There will be no need to fill out the HMRC forms, which are known as pre-confirmation forms in Scotland, for more than 90 percent of non-taxpaying estates.

This reform comes amid growing awareness of the impact red tape can have on families after a bereavement.

Last year journalist John Stapleton described the ordeal of dealing with bureaucracy after the death of his wife and fellow former Watchdog presenter Lynn Faulds Woods.

Mr Stapleton said he “almost had a meltdown” as companies demanded paperwork. He said his son said it was as if “the system is making it as difficult as possible at one of the worst times in your life”.

The Government’s plan to reduce the administrative burdens on families will be outlined in full detail on Tuesday and come into force on January 1.
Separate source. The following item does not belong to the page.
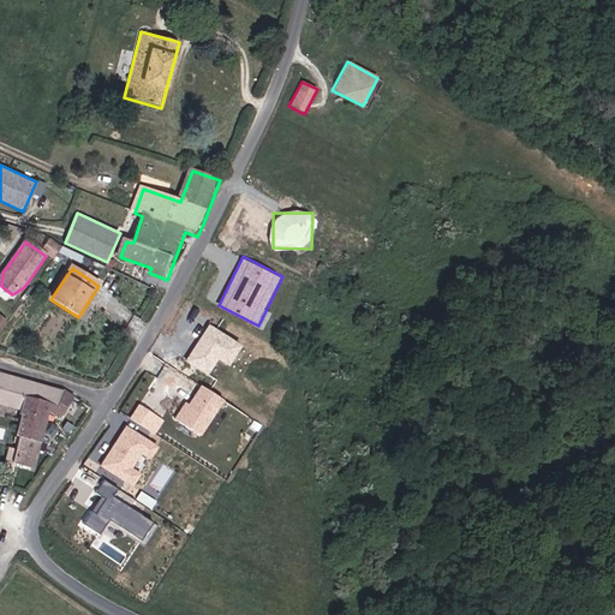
[(0,310),(0,334),(10,320),(0,310)]
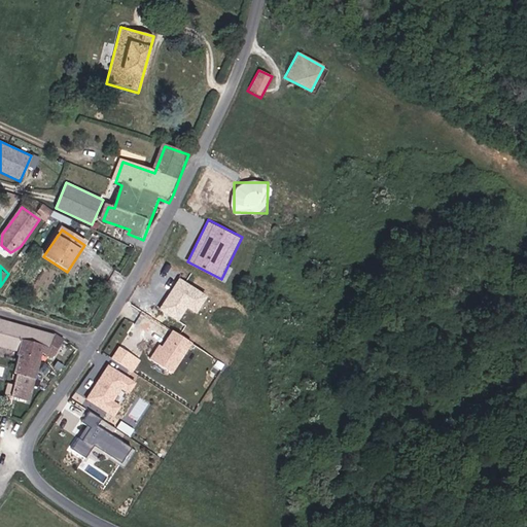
[(179,321),(187,307),(198,313),(209,294),(179,276),(160,309),(179,321)]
People normally do not have to pay inheritance tax if either the value of the estate is below the £325,000 threshold or everything above that is left to a spouse, civil partner, charity or community amateur sports club. The tax-free threshold can increase to £500,000 if a home is left to children or grandchildren.

If someone is married or in a civil partnership and his or her estate is worth less than the threshold, any unused amount can be added to his or her partner’s threshold when he or she dies. This can increase the overall threshold to as much as £1million.
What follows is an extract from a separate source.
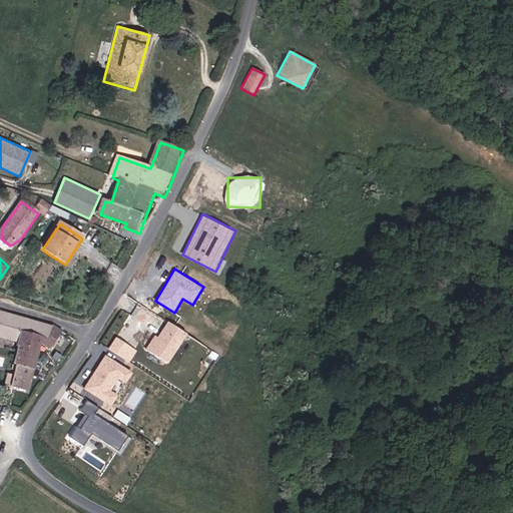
[(55,325),(54,327),(26,318),(0,310),(0,335),(18,342),(9,367),(12,368),(7,387),(27,393),(40,348),(51,351),(62,331),(55,325)]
The changes are part of efforts to build a “modern, trusted and more efficient tax system”.

A clampdown on promoters of tax avoidance schemes is in the works. The Government is further considering whether tax advisers should be required to hold professional indemnity insurance to help raise standards.

It will also publish an interim report as part of its review of business rates. This comes amid calls from backbench Conservatives for business rates to be radically reformed or scrapped entirely in a bid to revive high streets and help companies in the wake of the pandemic.

The publication of the full review is expected this autumn.